**What the task requires:** From first line to last, copy the listing exactly and omit its pictures.

Segment Open

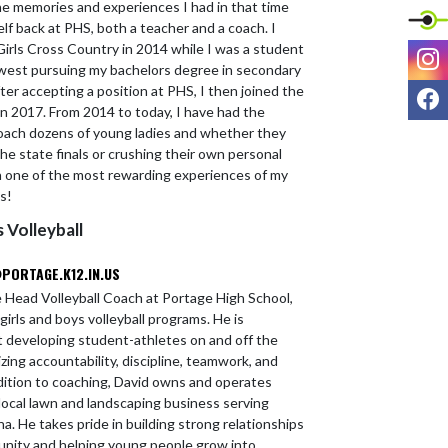
the memories and experiences I had in that time
lf back at PHS, both a teacher and a coach. I
irls Cross Country in 2014 while I was a student
I
west pursuing my bachelors degree in secondary
F
fter accepting a position at PHS, I then joined the
 in 2017. From 2014 to today, I have had the
oach dozens of young ladies and whether they
he state finals or crushing their own personal
en one of the most rewarding experiences of my
ks!
s Volleyball
PORTAGE.K12.IN.US
he Head Volleyball Coach at Portage High School,
girls and boys volleyball programs. He is
 developing student-athletes on and off the
ing accountability, discipline, teamwork, and
ddition to coaching, David owns and operates
ocal lawn and landscaping business serving
. He takes pride in building strong relationships
nity and helping young people grow into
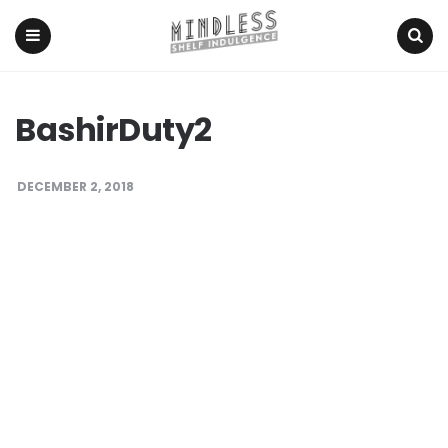
Menu
Search
BashirDuty2
DECEMBER 2, 2018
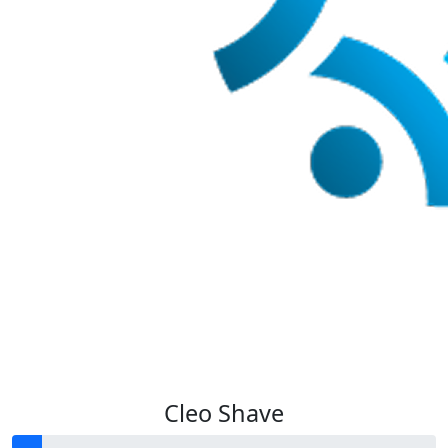
Cleo Shave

Segment Closed

**Answer box:**
the memories and experiences I had in that time
lf back at PHS, both a teacher and a coach. I
irls Cross Country in 2014 while I was a student
I
west pursuing my bachelors degree in secondary
F
fter accepting a position at PHS, I then joined the
 in 2017. From 2014 to today, I have had the
oach dozens of young ladies and whether they
he state finals or crushing their own personal
en one of the most rewarding experiences of my
ks!
s Volleyball
PORTAGE.K12.IN.US
he Head Volleyball Coach at Portage High School,
girls and boys volleyball programs. He is
 developing student-athletes on and off the
ing accountability, discipline, teamwork, and
ddition to coaching, David owns and operates
ocal lawn and landscaping business serving
. He takes pride in building strong relationships
nity and helping young people grow into
Menu
Search
BashirDuty2
DECEMBER 2, 2018
Cleo Shave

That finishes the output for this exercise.